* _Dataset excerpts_
Start of Block

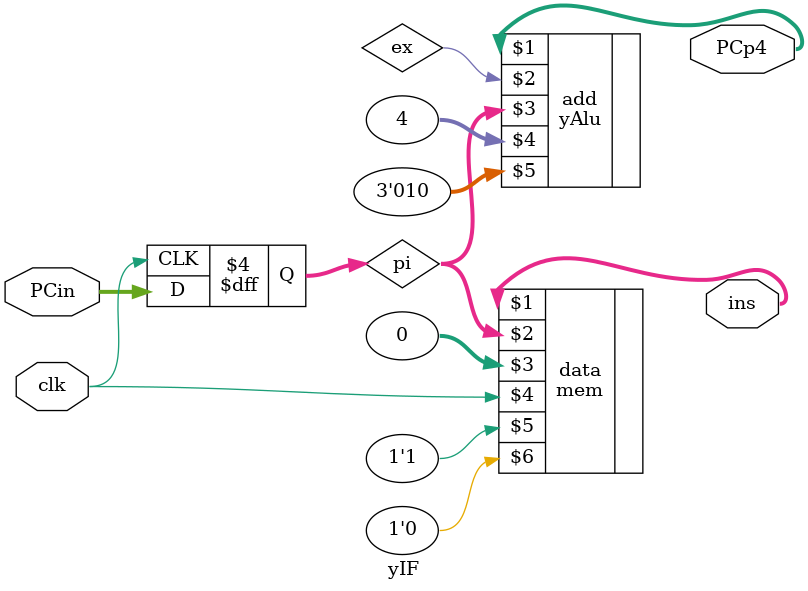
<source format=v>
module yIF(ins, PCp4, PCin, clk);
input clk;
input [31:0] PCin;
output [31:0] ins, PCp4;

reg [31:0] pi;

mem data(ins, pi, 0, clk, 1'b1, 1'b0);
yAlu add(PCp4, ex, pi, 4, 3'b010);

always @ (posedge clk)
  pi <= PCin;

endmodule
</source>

End of Block
Start of Block

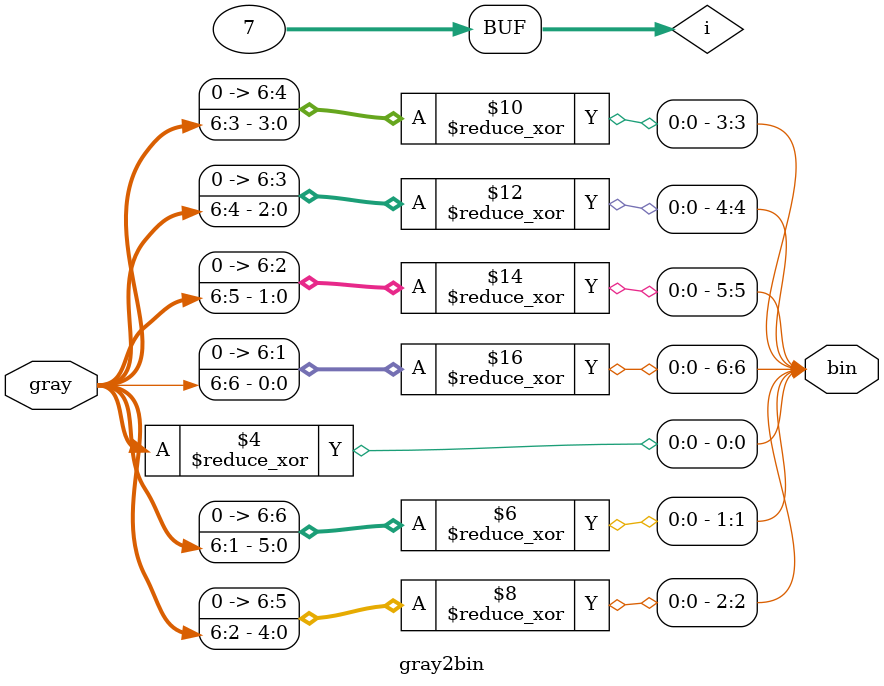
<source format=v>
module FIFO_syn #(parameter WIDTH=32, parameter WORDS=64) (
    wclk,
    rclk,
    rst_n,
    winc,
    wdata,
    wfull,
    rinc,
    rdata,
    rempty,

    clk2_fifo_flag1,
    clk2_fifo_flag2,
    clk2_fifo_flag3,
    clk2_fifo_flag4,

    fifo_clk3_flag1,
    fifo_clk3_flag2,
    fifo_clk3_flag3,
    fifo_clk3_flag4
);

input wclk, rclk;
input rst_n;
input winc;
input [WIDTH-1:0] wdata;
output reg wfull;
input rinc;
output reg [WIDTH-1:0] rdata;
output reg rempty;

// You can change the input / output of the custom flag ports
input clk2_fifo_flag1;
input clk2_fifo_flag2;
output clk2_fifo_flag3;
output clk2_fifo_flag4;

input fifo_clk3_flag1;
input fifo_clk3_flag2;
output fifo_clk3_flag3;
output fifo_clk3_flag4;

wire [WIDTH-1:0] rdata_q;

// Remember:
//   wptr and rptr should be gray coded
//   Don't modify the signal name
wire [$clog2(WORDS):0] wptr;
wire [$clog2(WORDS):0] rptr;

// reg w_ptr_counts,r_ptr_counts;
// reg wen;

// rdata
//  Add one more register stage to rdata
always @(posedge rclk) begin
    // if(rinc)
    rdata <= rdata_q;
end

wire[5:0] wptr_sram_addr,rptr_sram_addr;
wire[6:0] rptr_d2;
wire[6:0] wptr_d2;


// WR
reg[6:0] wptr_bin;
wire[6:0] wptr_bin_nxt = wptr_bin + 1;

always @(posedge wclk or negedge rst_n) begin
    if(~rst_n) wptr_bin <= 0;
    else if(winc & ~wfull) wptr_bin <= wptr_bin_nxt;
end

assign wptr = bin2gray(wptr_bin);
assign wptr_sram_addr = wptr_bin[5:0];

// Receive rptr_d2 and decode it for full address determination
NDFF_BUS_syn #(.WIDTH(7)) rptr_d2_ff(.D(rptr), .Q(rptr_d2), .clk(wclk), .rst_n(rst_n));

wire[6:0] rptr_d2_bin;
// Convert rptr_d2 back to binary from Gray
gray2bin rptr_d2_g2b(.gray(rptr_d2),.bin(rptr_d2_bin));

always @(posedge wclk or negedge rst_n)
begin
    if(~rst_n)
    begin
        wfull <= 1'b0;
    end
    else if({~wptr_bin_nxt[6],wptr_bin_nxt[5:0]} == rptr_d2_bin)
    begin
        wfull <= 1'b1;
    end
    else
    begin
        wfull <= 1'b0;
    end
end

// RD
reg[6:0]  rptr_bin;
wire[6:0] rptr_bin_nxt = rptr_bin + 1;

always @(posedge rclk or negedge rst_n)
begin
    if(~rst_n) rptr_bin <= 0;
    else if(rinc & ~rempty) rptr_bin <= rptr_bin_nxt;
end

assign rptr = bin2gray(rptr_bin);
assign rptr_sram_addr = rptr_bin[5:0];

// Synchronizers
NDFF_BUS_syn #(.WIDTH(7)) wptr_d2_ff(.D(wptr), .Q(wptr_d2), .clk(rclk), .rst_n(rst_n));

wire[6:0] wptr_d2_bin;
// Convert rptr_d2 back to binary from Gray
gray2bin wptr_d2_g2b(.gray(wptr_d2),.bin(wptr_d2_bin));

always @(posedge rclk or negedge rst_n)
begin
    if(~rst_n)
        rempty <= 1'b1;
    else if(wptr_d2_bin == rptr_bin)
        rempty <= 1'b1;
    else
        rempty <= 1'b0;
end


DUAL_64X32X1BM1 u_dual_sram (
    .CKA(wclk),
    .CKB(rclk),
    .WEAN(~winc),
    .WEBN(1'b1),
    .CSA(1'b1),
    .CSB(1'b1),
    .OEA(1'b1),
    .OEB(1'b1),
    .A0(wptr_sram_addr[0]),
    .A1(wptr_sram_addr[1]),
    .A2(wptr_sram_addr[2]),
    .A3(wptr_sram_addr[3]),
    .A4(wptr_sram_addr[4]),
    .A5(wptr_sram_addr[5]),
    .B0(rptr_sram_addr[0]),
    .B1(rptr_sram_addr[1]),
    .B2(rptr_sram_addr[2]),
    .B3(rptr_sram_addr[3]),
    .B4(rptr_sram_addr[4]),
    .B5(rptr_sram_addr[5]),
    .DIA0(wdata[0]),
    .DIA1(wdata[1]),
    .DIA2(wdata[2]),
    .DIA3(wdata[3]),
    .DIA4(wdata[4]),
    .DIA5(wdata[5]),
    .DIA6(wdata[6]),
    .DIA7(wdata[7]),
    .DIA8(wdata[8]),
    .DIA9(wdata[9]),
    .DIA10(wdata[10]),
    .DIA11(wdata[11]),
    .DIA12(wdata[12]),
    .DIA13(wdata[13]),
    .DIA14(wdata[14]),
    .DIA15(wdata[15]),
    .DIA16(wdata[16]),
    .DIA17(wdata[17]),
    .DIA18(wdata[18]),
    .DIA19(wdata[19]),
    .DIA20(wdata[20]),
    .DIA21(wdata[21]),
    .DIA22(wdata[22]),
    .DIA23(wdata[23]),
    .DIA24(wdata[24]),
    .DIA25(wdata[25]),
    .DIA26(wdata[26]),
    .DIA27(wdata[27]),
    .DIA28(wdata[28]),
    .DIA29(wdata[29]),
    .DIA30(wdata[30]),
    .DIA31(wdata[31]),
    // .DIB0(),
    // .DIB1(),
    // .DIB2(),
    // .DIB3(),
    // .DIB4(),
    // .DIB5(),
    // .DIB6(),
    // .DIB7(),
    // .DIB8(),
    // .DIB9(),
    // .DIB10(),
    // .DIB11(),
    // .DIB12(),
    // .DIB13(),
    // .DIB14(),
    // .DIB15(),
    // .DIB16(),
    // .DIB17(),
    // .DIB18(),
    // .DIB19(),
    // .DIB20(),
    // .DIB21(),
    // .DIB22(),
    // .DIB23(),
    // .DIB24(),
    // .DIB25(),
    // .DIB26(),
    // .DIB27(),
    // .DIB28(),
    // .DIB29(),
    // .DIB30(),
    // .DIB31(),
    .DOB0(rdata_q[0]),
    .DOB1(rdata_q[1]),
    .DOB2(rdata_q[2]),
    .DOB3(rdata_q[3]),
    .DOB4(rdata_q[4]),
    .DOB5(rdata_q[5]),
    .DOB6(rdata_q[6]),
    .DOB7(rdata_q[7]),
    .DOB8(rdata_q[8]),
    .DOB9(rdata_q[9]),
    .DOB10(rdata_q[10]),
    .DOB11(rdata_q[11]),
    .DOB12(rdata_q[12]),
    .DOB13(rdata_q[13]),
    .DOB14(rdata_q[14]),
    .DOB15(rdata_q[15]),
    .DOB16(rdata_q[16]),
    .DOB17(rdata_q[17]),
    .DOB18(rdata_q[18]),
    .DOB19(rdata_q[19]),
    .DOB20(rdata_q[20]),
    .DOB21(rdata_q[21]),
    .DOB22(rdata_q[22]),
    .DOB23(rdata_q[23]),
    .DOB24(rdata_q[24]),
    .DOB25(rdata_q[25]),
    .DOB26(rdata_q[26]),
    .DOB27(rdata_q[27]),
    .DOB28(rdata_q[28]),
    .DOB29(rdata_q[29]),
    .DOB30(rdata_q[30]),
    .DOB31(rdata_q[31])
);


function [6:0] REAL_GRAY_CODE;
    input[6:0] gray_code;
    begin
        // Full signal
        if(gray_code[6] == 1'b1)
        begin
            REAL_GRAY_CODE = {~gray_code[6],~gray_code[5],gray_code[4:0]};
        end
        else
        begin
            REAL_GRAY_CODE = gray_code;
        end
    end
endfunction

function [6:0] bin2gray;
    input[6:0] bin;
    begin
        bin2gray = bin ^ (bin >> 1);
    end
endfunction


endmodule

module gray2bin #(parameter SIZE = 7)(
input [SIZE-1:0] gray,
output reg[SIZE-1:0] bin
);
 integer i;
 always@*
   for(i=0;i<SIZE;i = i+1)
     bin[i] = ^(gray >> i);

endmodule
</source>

End of Block

* _Exercise details_
Copy the lines above exactly. Start with the line containing "module FIFO_syn #(parameter", end with the line containing "output reg rempty;", and include both.

* _Output of the task_
module FIFO_syn #(parameter WIDTH=32, parameter WORDS=64) (
    wclk,
    rclk,
    rst_n,
    winc,
    wdata,
    wfull,
    rinc,
    rdata,
    rempty,

    clk2_fifo_flag1,
    clk2_fifo_flag2,
    clk2_fifo_flag3,
    clk2_fifo_flag4,

    fifo_clk3_flag1,
    fifo_clk3_flag2,
    fifo_clk3_flag3,
    fifo_clk3_flag4
);

input wclk, rclk;
input rst_n;
input winc;
input [WIDTH-1:0] wdata;
output reg wfull;
input rinc;
output reg [WIDTH-1:0] rdata;
output reg rempty;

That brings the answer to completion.